MOSCOW (Reuters) – A senior Russian security official warned Britain on Wednesday not to sail its warships near Russian-annexed Crimea again unless it wanted its sailors to get hurt.
The warning, issued by Mikhail Popov, deputy secretary of Russia’s Security Council, follows an incident last month when British warship HMS Defender exercised what London said were internationally recognised freedom of navigation rules in Ukrainian territorial waters near Crimea.
Russia annexed Crimea from Ukraine in 2014 and says the waters around it belong to Moscow now despite most countries continuing to recognise the peninsula as Ukrainian.
It protested strongly against the British move at the time with a coastguard vessel firing warning shots and summoned the British ambassador for an explanation.
Popov, in an interview in the state Rossiiyskaya Gazeta newspaper, said Britain’s behaviour and its subsequent reaction to the incident was bewildering.
In particular, he criticised suggestions from British Prime Minister Boris Johnson and Dominic Raab, the foreign minister, that the incident could be repeated.
“Similar actions will be thwarted with the harshest methods in future by Russia regardless of the violator’s state allegiance.
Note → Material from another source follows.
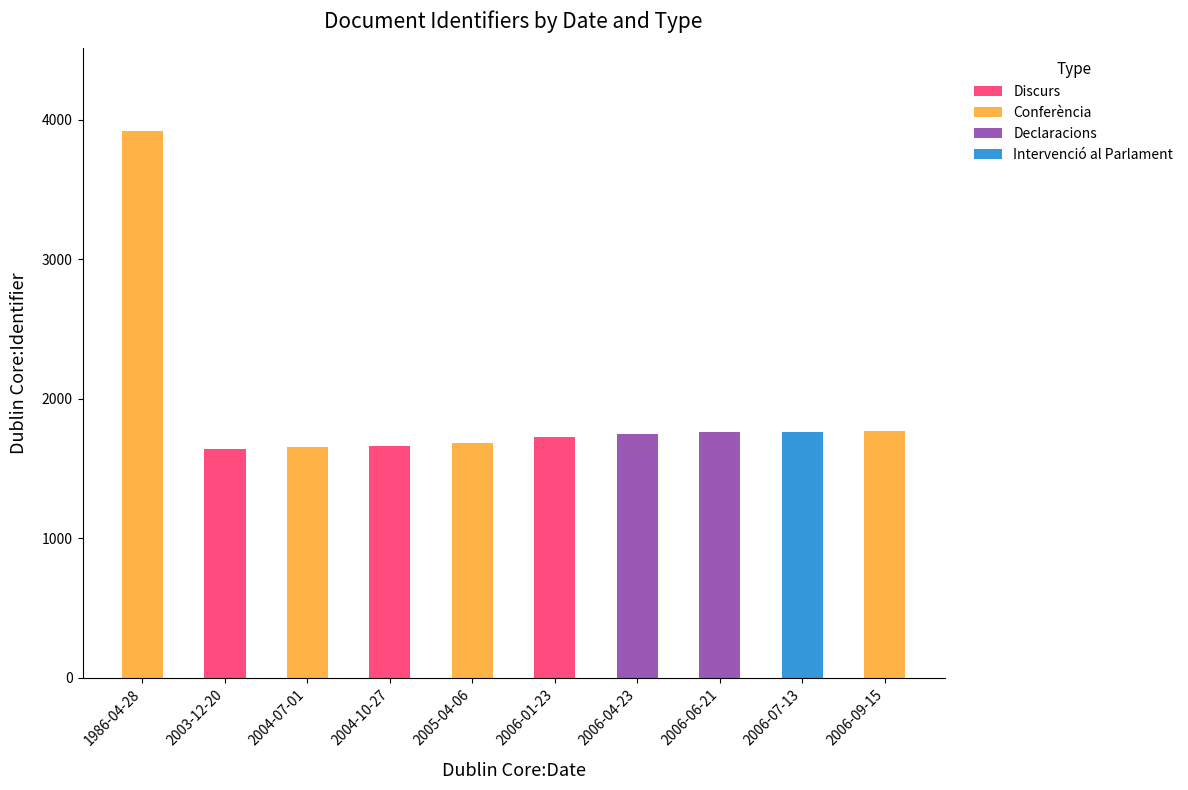

How many data points does each series have?

10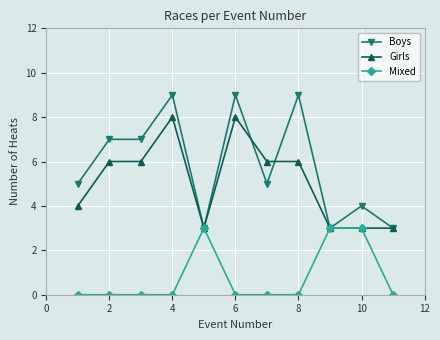

True or false: Boys and Girls intersect in this chart.

True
We suggest our opponents think hard about whether it’s worth organising such provocations given the capabilities of Russia’s armed forces,” said Popov.
“It’s not the members of the British government who will be in the ships and vessels used for provocational ends,” he added. “And it’s in that context that I want to ask a question of the same Boris Johnson and Dominic Raab – what will they say to the families of the British sailors who will get hurt in the name of such ‘great’ ideas?”